Some Came Running proprietor Glenn Kenny recounts his Girlfriend Experience at The Auteurs. Kenny has a role in the film that was pitched to him as “the Harry Knowles of internet escort reviewers.” Kenny was not immediately flattered. “Harry Knowles, if you don’t know, is famous for founding Aint It Cool News, a movie fan boy website of large popularity and no small industry influence. Knowles (and I hope he won't mind me saying this) is also, as Kyle on South Park would put it, a great big fat fuck. I am, hence, slightly put off.”
At Beyond the Multiplex, Andrew O’Hehir talks to Girlfriend Experience director Steven Soderbergh about his prolific, unpredictable career. “I'm always trying to be Howard Hawks, sure. I envy the opportunities that the studio directors got in the '30s and '40s. It was assumed that you would make more than one movie a year, and that that movie could be a western or a musical or a comedy or a drama. Very early on, before I made sex, lies, and videotape, I fantasized that I could have a career in which I could move around like that. It's not easy.”
Ali Arikan breaks from the Trek pack at The House Next Door. “Which is all by way of saying there is absolutely no nuance in J.J. Abrams’s film, not even a soupçon of subtlety, no genuine humour. It’s all piff-paff, whack-bang, etc, packed with heaps of post-modernist “irony” or whatever it is they call this bollocks. Nudge nudge, wink wink ahoy. We are all wallowing in a never-ending adolescence these days.

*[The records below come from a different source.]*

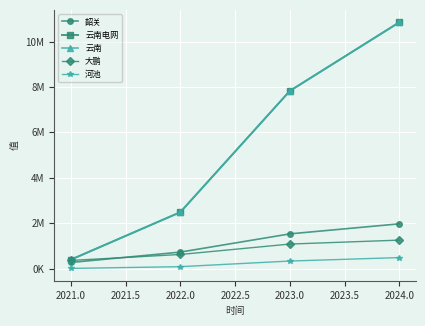

What is the average value of the 韶关 series?

1120695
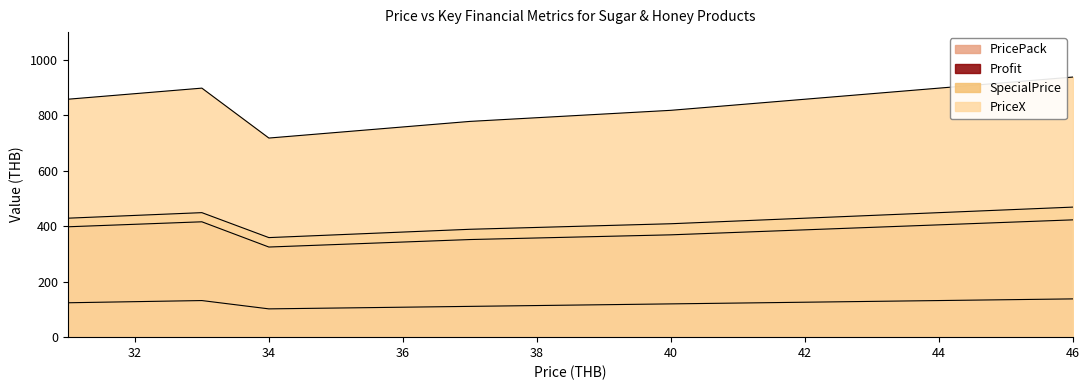

What is the value of the Profit point at the 20th from the left?

423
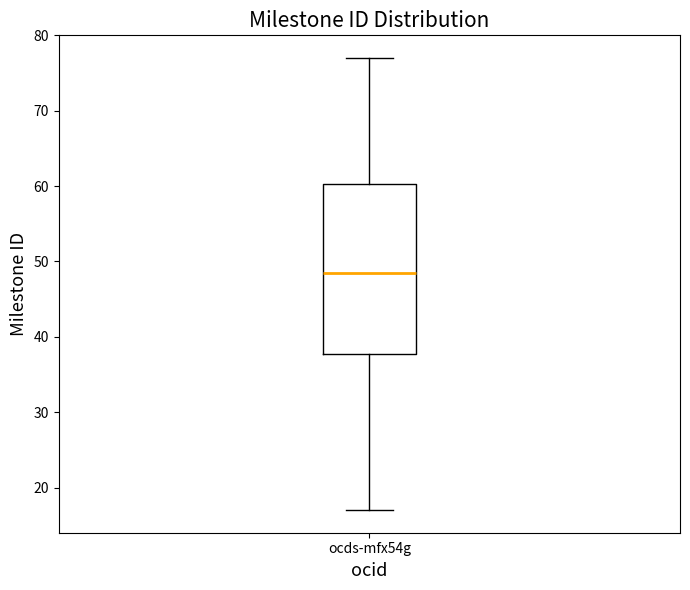

Where is the upper edge of the box for ocds-mfx54g on the y-axis? The values are not printed on the chart, so give them approximately, as read against the axis.

60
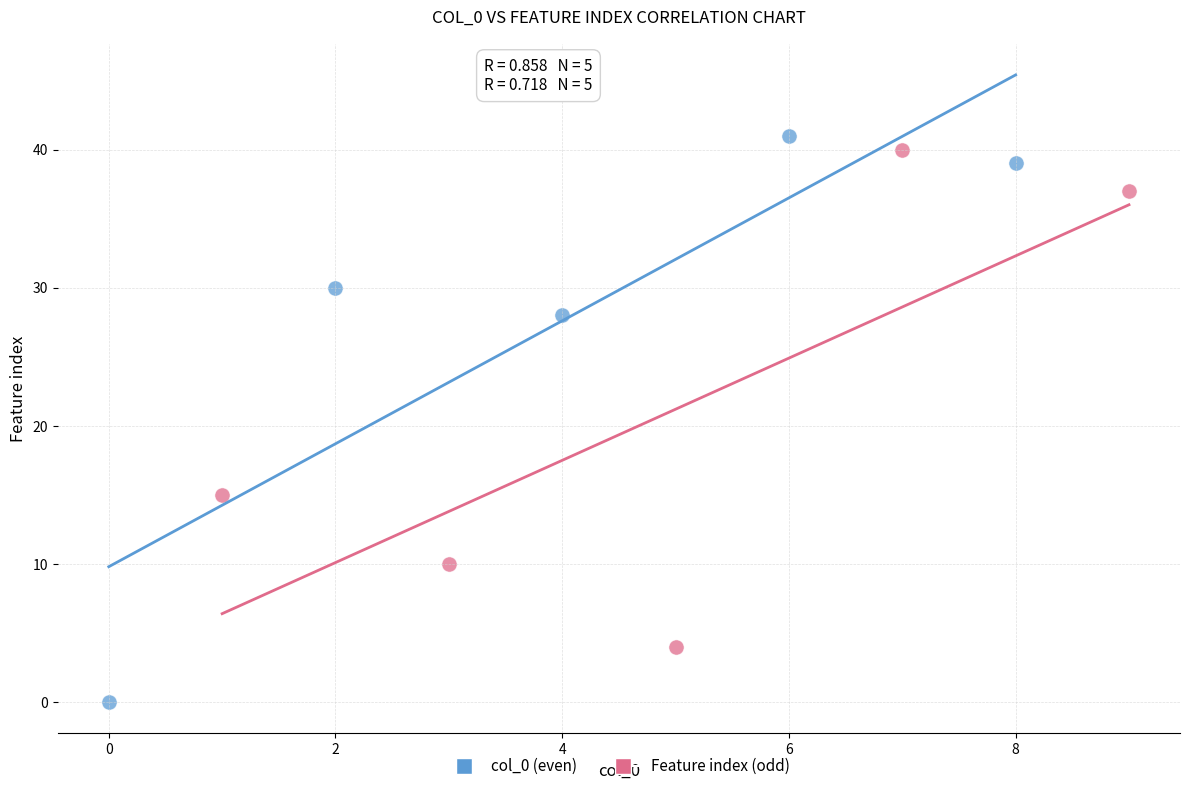

Which series contains the lowest Y value?

col_0 (even)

So, instead of making us laugh, J.J. Abrams just wants to make us feel clever, and the whole thing becomes a big ego-massage”
Bright Lights After Dark considers the geography of 3 Women. “It's a point that many viewers miss, though it's difficult to blame them: Robert Altman's 3 Women is really "about" California, and quite distinctly so -- it doesn't belong to its contentual municipality in the sense that, say, Nashville does. And it's not about the psycho-sprawl urban California of Los Angeles or the spittle, cardboard and tinsel California of Hollywood or the plugged culture retro-future sophistry California of San Francisco. It's about the other California, by which one means the smattering of middle-of-nowhere cities always on the brink of suburbia these days, and always reminding us of somewhere else. The dusty, mid-western-like cock-and-bull towns that flank the interstate 5 with ranches and groves. The shattered-shell-and-hanging-kayak-wind-chime Mediterranean beach villas that dot the coastal region from Monterey to Santa Barbara. And, of course, the boilingly barren, frenziedly phallic desert settlements that circle the parched Mojave and Joshua Tree territories.”
And finally in List-o-Mania, Topless Robot offers the 10 Most Blatant Terminator Ripoffs, including Cyborg Cop. “A renegade cop (is there any other kind in these movies?) goes to the tropics to find his long lost brother, who has been transformed into a cybernetic killing machine by a mad scientist in this '93 movie. As the scientist, John Rhys-Davies seems to be under the impression he's filming an episode of Gilligan's Island as his performance has to be seen to be believed.”